There was a time when qualifying for a mortgage was ostensibly as easy as breathing. Things have changed since then - bubbles have burst and mortgage lenders have gone out of business - and it's more challenging, but certainly not impossible, to qualify for a mortgage.
Mortgage lenders and banks want to lend money to customers who are likely to make their monthly mortgage payments, and make them on time. Generally, banks and lenders don't want to be in the real estate business, but when homeowners default on their loans, they have little choice. It should be little surprise, then, that lenders take a long look at the financial strengths of potential borrowers before approving mortgage loans. Here are three main factors lenders review to determine if you're qualified for a mortgage loan.
Your three digit credit score is an important number. Lenders consider this score when determining whom to lend money and at what interest rates they should charge. If your credit score is low, you might not qualify for a mortgage from conventional lenders. And if you do qualify, with a score like that, you may have to pay higher interest rates. That's because borrowers with low credit scores have a history of missing car loan, credit card or student loan payments. They might also have a bankruptcy or foreclosure in their past, or maybe they are saddled with high credit card debt. All of these will lower a credit score, and lenders are wary about passing out mortgage money to borrowers with a history of bad credit.
If your credit score is high, you'll dramatically increase your odds of both qualifying for the best mortgage loan products and nabbing the lowest interest rates.

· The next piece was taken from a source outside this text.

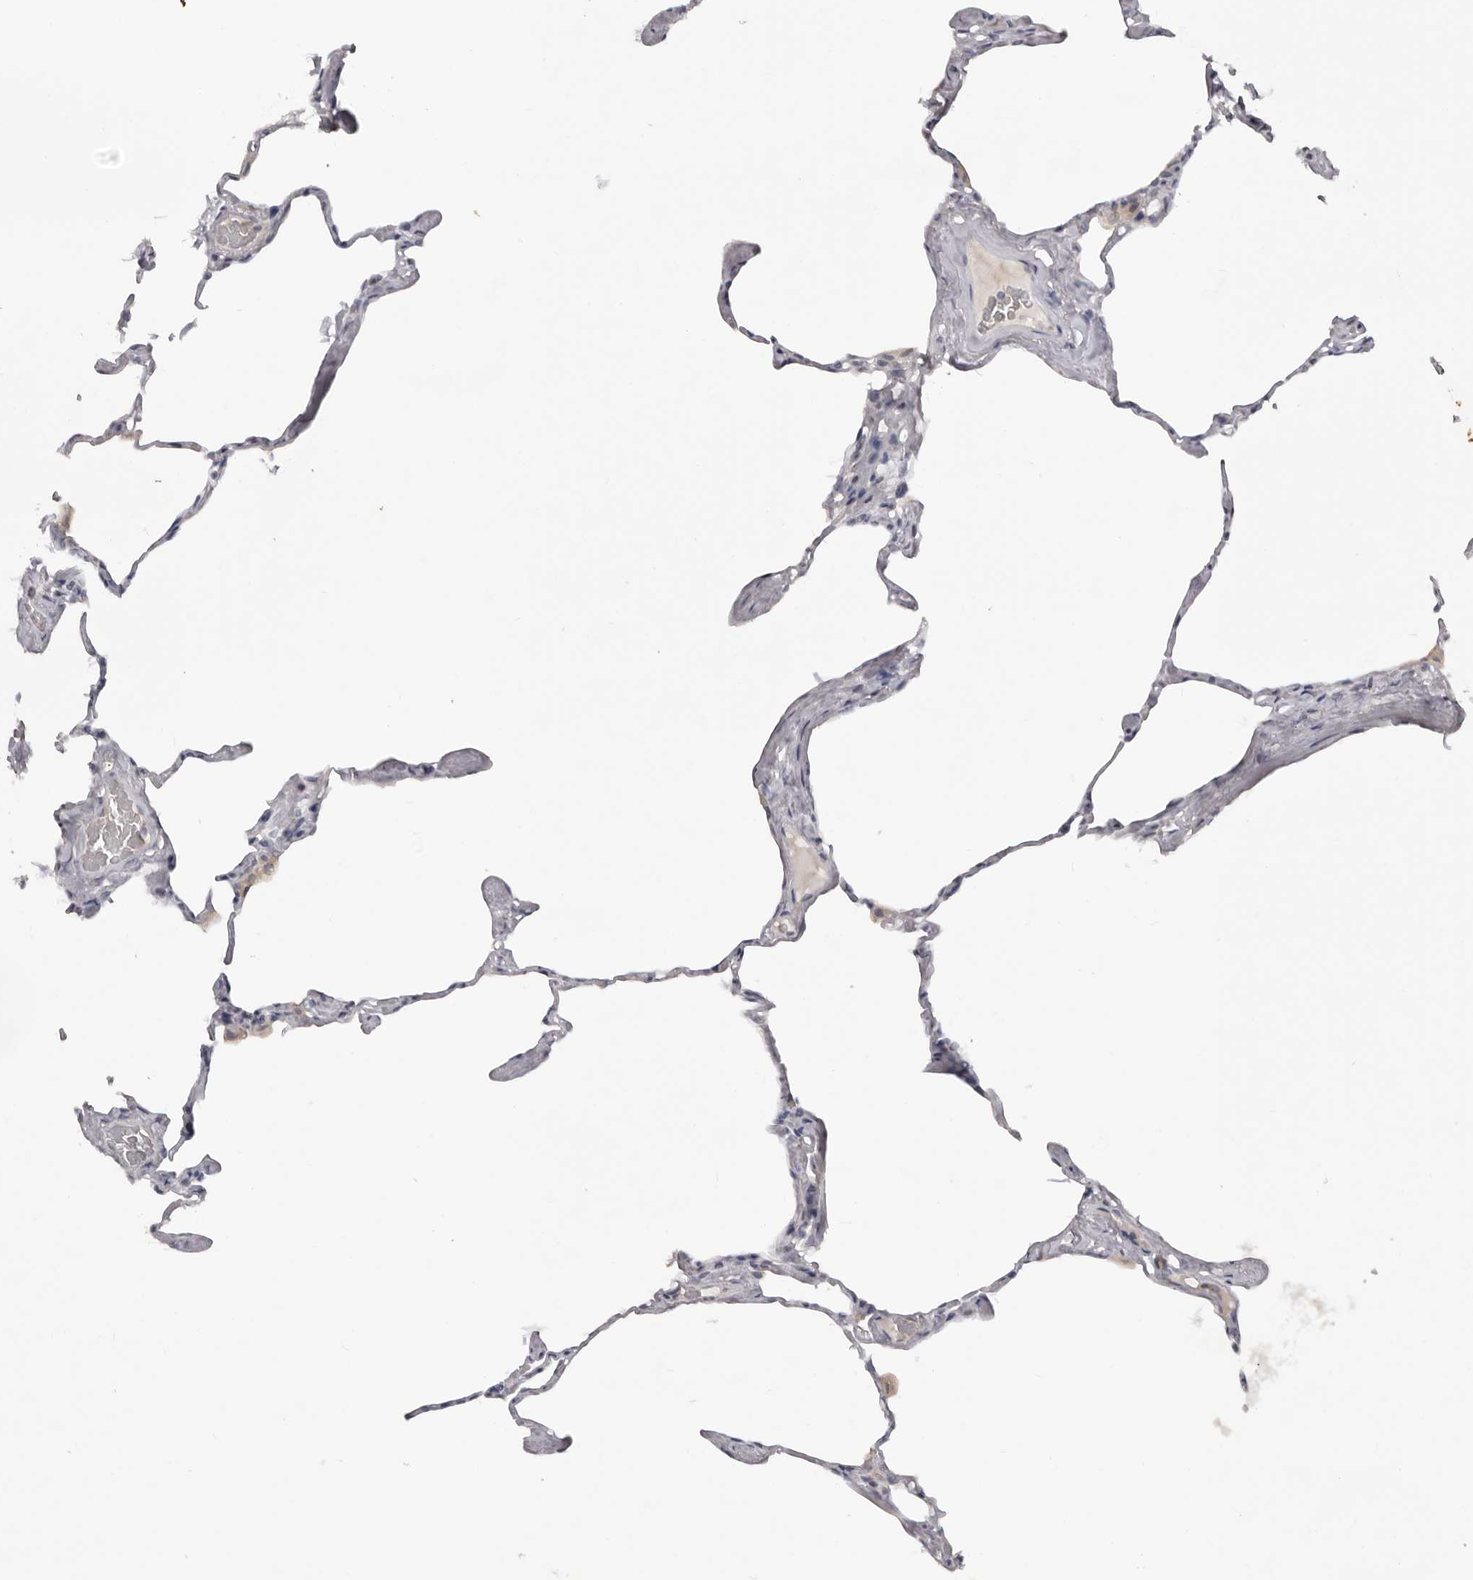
{"staining": {"intensity": "moderate", "quantity": "<25%", "location": "cytoplasmic/membranous"}, "tissue": "lung", "cell_type": "Alveolar cells", "image_type": "normal", "snomed": [{"axis": "morphology", "description": "Normal tissue, NOS"}, {"axis": "topography", "description": "Lung"}], "caption": "Protein expression analysis of benign lung exhibits moderate cytoplasmic/membranous expression in approximately <25% of alveolar cells. The staining was performed using DAB, with brown indicating positive protein expression. Nuclei are stained blue with hematoxylin.", "gene": "TNR", "patient": {"sex": "male", "age": 65}}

Lenders will also look at your finances to determine if you are worthy of their mortgage dollars. Specifically, lenders want to determine the size of your gross monthly income - your income before taxes are taken out - compared to both your mortgage and other debts. To do this, lenders will consider two ratios, your front-end and back-end ratios.
The front-end ratio looks at how much of your gross monthly income is taken up by your monthly mortgage payment - including principal, taxes and insurance.
The back end ratio considers all of your debts - everything from your mortgage payment, to your student loan payments to the minimum amount of money you're required to send to credit card companies each month. The goal is to make sure that your monthly debts aren't so high that they'll overwhelm you financially once you add a monthly mortgage payment on top of them.
Lenders will also look at your employment history before lending your money. Most lenders prefer to work with borrowers who have spent at least the last two years in the same industry. They're even more excited by borrowers who have worked with the same company for those two years. Lenders view this as a sign of stability. And they far prefer lending to borrowers whom they view as stable.
What happens if you're self-employed? You'll have to work a little harder to convince lenders that you have a stable stream of monthly income. You'll probably have to submit copies of your last three years worth of tax returns to show them that your annual income, even though you've been self-employed, has been steady.
If you don't qualify
If you don't qualify for a mortgage loan right now, don't panic. You can always work to improve your finances before trying again. It's possible, for instance, to boost your credit score by paying your bills on time. You'll also have to lower your amount of credit card debt or pay it off completely.
Improving your credit score will take time - months, if not longer - but it can be done. You just have to make good financial decisions.
You can also better your debt-to-income ratios by paying down your debts and seeking ways to boost your gross monthly income such as getting a better job or a raise. At the same time, you can make yourself look more attractive to lenders by holding down your present job for a year or two before applying again for your mortgage loan.
In other words, don't give up. You can still be a homeowner one day.